More than 80 per cent of India borrows home loans that are below Rs 20 lakh and it is this segment in the Tier II and Tier III cities that stands to gain after today’s interest rate cut by state-owned banks. Prospective buyers in metros will have to wait for banks to cut rates across the board or for property prices to plunge.Public sector real estate company National Buildings Construction Corporation Limited (NBCC) CMD Arup Roy Choudhury said, “The question to be asked now is whether the builder is ready to provide housing in this category.” He rules out the possibility of being able to provide affordable housing beginning at Rs 5 lakh stating sky rocketing land prices in metros and their suburbs.

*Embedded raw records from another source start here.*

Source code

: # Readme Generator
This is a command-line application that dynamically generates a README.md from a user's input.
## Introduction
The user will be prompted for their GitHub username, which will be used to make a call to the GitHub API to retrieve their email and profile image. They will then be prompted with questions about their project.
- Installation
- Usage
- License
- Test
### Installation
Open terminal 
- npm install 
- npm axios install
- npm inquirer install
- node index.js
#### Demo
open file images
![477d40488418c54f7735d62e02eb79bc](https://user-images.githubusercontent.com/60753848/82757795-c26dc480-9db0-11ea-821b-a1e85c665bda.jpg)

“Rs 5 lakh is nothing. Even in Tier II cities, land prices have shot up in the last two years,” Chowdhury said. NBCC is trying to build affordable housing in the range of Rs 20 lakh to Rs 40 lakh in Delhi NCR region, Kolkata, Vizag and Kochi, he said.Real estate experts say homes in the price range of Rs 5 lakh to Rs 20 lakh are few in metros. The demand-supply mismatch in the affordable housing category — defined as homes costing not more than Rs 25 lakh — leaves little to celebrate for people living in India’s key metros. According to the Planning Commission, there is a shortage of 24.71 million homes in urban India, 99 per cent of which falls under the Economically Weaker Section and Low Income Group housing segment.
The move might, however, find takers in the Tier II and Tier III cities with affordable housing within reach now, said Naredco (National Real Estate Development Council) director-general R.R. Singh. However, the paying capacity in these cities remains low. Hence, it is unlikely to generate enough demand for real estate companies to launch a large number of projects specifically for this segment.